In this dataset there is 2 classes, the No (0) and Yes (1). The null values are removed from the dataset since it can't be set neither "Yes" nor "No". The original numbers are showed in the table below
Recommend to a friend | Count |
---|---|
No | 35987 |
Yes | 96368 |
null | 18 |
Additionaly, the classes were balanced to contain the same number of reviews. Therefore, The "Yes" class lost some reviews randomly, leading to the following final dataset:
Recommend to a friend | Count |
---|---|
No | 35987 |
Yes | 35987 |
----------------------- | ------- |
TOTAL | 71974 |
The test dataset is composes of 500 documents from each class.

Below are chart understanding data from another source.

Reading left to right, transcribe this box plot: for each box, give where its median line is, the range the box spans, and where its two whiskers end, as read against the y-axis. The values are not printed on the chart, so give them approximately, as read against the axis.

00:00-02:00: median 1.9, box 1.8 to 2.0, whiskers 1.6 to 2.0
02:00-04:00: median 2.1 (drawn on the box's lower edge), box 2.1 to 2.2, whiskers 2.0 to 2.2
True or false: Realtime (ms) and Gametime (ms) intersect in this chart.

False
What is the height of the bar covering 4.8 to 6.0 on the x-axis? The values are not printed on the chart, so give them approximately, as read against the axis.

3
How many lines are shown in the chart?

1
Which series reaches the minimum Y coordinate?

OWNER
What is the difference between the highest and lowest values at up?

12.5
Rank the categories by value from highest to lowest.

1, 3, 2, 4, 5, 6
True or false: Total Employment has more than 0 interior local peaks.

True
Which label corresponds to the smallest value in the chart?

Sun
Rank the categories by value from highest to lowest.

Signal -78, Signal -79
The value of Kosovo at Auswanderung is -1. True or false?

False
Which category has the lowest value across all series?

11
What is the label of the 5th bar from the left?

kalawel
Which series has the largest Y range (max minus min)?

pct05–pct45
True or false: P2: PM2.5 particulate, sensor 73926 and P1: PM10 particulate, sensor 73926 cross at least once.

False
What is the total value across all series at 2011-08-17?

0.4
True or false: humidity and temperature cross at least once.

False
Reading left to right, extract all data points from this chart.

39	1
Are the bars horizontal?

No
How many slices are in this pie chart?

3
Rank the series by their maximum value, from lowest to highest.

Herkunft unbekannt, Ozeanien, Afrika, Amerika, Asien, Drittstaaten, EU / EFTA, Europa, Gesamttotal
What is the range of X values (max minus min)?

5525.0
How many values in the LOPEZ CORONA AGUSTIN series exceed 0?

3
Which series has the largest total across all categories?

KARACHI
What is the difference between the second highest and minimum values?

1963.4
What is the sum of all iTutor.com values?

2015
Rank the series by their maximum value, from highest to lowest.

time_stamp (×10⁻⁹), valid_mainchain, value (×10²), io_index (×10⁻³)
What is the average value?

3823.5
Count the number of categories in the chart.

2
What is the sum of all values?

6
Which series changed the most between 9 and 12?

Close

The following table specifies all datasets objectives and sizes
Dataset | Objective | Balanced | Dataset size | Number of classes | Train dataset size | Test dataset size |
---|---|---|---|---|---|---|
B2W-Polarity-Balanced | Classify polarity of the review | YES | 48945 | 3 | 47445 | 1500 |
B2W-Rating-Balanced | Classify rating of the review | YES | 41945 | 5 | 39445 | 2500 |
B2W-Recommend-Balanced | Predict if a product is recommended or not | YES | 71974 | 2 | 70974 | 1000 |
The following table presents the statistics of the dataset concernig the number of words per review.
METRIC | NUMERIC OBSERVATION |
---|---|
Mean | 24.296533280956087 |
Geometric Mean | 18.47804203265341 |
Harmonic Mean | 14.861573589133467 |
Median | 16 |
Mode | 10 |
Standard deviation | 24.5049628883782 |
Max Value | 796 |
Min Value | 1 |
Number of review with more than 75 words | 4892 |
Number of review with more than 150 words | 688 |
In the Polarity dataset there is the following reviews
Polarity 0:
Vocês são muito bons para vender, mas entregar é uma outra conversa. A previsão de entrega era para o dia 10/01 e até hoje nada. Estou muito decepcionado com a falta de seriedade de vocês. É muito provável que essa seja a última vez que compro na Americanas.
Polarty 1:
Produto com excelente custo X benefício. Chegou antes do prazo. Parabéns para a Americanas e a LG
Polarity 2:
O sistema de menu da AOC (i-MENU) não está funcionando para mim, eu o instalei, e abri, mas quando vou mexer nas opções apenas 3 é possível clicar, as outras 5 não funciona (Passa o cursor por cima da opção, e clica, mas não funciona), gostaria de saber se é normal nesse produto.